◆ THE PROBLEM
Reproduce, word for word, the full patent claims text below on the aircraft engine start system.

Attorney, Agent or Firm: Massung; Howard G., Kreger, Jr.; Verne E.
Claims
We claim:
1. A novel aircraft engine start system without the use of a separate
exciter field inverter comprising:
resolver means connected to an output shaft of an aircraft engine;
permanent magnet generator means connected to said resolver means;
exciter means connected to said permanent magnet generator means wherein
said exciter means comprises an exciter field;
generator means connected to said exciter means;
rectifier means connected to said generator means;
a plurality of inverter means connected to said rectifier means;
transformer means connected to said plurality of inverter means;
diode means connected to said plurality of inverter means;
half bridge inverter means connected to said rectifier means and to said
diode means;
a first switch means connected between said exciter field and 400 Hz AC
voltage;
a second switch means connected to said exciter field;
exciter field control means connected to said second switch means; and,
third switch means connected within said exciter field for switching from
start to generator mode;
wherein by rearranging exciter field windings within said exciter field,
and by properly arranging said first switch means, said second switch
means and said third switch means, 400 Hz AC voltage is directly used to
generate a field and start said aircraft engine without the use of a
separate exciter field inverter.
2. A novel aircraft engine start system without the use of a separate
exciter field inverter as claimed in claim 1 wherein said rectifier means
comprises a full bridge half controlled rectifier.

(Saved data)
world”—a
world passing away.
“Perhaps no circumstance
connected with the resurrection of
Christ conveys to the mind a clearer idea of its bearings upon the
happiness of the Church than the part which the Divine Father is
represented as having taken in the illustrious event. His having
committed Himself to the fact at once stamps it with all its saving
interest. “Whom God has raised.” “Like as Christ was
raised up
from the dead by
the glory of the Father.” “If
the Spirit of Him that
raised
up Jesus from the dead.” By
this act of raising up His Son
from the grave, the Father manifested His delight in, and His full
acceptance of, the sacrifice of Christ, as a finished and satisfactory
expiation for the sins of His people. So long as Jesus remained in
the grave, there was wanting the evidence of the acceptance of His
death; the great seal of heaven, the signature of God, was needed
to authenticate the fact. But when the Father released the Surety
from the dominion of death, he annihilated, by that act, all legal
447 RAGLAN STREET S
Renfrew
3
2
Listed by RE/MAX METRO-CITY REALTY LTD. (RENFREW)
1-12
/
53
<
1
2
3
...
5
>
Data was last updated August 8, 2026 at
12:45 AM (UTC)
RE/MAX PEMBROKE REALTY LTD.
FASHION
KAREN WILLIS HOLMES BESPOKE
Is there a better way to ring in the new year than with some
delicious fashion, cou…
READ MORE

==

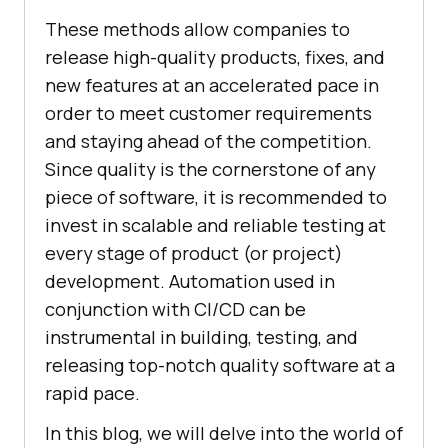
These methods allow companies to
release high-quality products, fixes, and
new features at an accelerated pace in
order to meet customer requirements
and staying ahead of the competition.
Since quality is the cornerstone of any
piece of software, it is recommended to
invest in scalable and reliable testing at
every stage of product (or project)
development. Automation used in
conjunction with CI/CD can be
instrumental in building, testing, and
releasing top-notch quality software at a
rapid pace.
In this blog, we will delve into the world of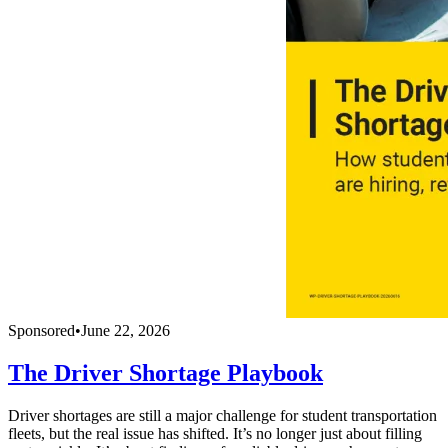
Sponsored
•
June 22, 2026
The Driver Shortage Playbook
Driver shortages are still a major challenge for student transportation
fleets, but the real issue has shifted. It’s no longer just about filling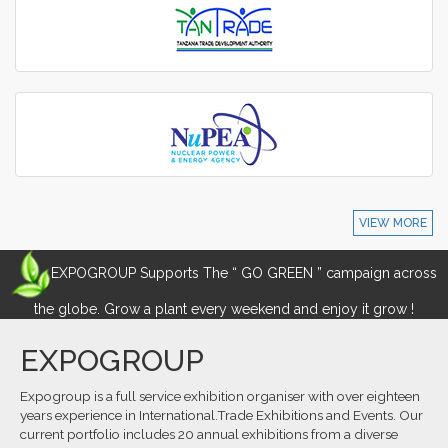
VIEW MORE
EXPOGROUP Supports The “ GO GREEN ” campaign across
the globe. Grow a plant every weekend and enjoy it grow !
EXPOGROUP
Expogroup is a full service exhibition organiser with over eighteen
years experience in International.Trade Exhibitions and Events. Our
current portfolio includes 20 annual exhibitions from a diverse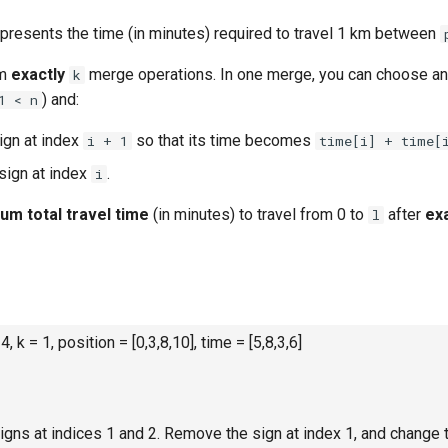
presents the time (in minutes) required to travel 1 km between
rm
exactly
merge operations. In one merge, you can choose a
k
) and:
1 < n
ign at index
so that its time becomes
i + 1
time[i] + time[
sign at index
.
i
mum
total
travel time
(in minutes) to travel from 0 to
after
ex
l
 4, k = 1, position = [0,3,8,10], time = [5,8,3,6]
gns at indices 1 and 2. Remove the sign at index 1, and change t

* * *

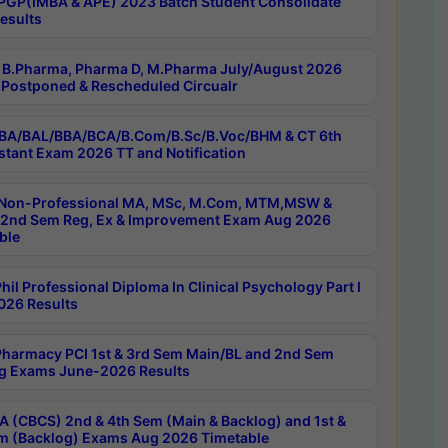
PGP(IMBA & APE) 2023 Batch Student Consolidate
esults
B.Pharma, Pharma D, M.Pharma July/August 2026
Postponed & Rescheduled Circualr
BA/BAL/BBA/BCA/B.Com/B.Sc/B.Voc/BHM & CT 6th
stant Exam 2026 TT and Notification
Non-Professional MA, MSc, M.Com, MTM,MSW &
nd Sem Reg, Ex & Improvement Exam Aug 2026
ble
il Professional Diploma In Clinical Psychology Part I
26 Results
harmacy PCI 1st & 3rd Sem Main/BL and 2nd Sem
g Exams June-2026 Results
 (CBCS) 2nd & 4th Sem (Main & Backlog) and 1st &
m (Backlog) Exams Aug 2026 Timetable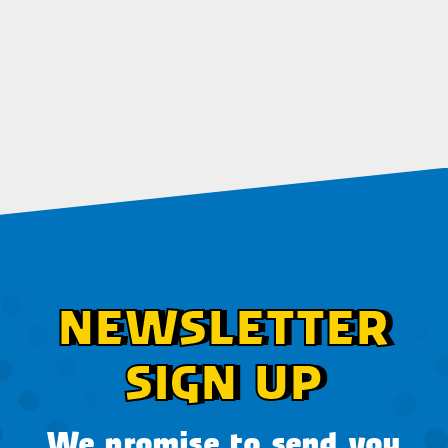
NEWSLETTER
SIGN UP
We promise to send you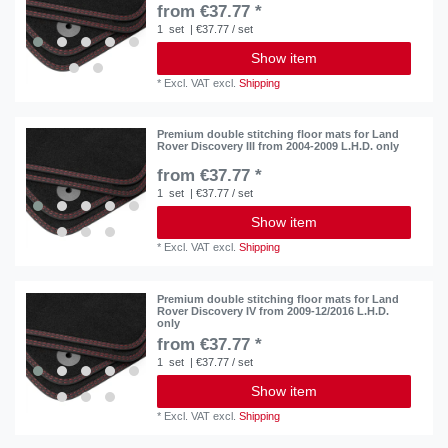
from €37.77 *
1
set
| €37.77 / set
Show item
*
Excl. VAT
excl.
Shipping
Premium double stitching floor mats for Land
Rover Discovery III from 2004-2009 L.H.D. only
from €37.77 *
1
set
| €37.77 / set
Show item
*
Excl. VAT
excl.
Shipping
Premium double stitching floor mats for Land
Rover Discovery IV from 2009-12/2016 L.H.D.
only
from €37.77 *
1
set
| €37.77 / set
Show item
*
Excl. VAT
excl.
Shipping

◆ RESPONSE AREA
Attorney, Agent or Firm: Massung; Howard G., Kreger, Jr.; Verne E.
Claims
We claim:
1. A novel aircraft engine start system without the use of a separate
exciter field inverter comprising:
resolver means connected to an output shaft of an aircraft engine;
permanent magnet generator means connected to said resolver means;
exciter means connected to said permanent magnet generator means wherein
said exciter means comprises an exciter field;
generator means connected to said exciter means;
rectifier means connected to said generator means;
a plurality of inverter means connected to said rectifier means;
transformer means connected to said plurality of inverter means;
diode means connected to said plurality of inverter means;
half bridge inverter means connected to said rectifier means and to said
diode means;
a first switch means connected between said exciter field and 400 Hz AC
voltage;
a second switch means connected to said exciter field;
exciter field control means connected to said second switch means; and,
third switch means connected within said exciter field for switching from
start to generator mode;
wherein by rearranging exciter field windings within said exciter field,
and by properly arranging said first switch means, said second switch
means and said third switch means, 400 Hz AC voltage is directly used to
generate a field and start said aircraft engine without the use of a
separate exciter field inverter.
2. A novel aircraft engine start system without the use of a separate
exciter field inverter as claimed in claim 1 wherein said rectifier means
comprises a full bridge half controlled rectifier.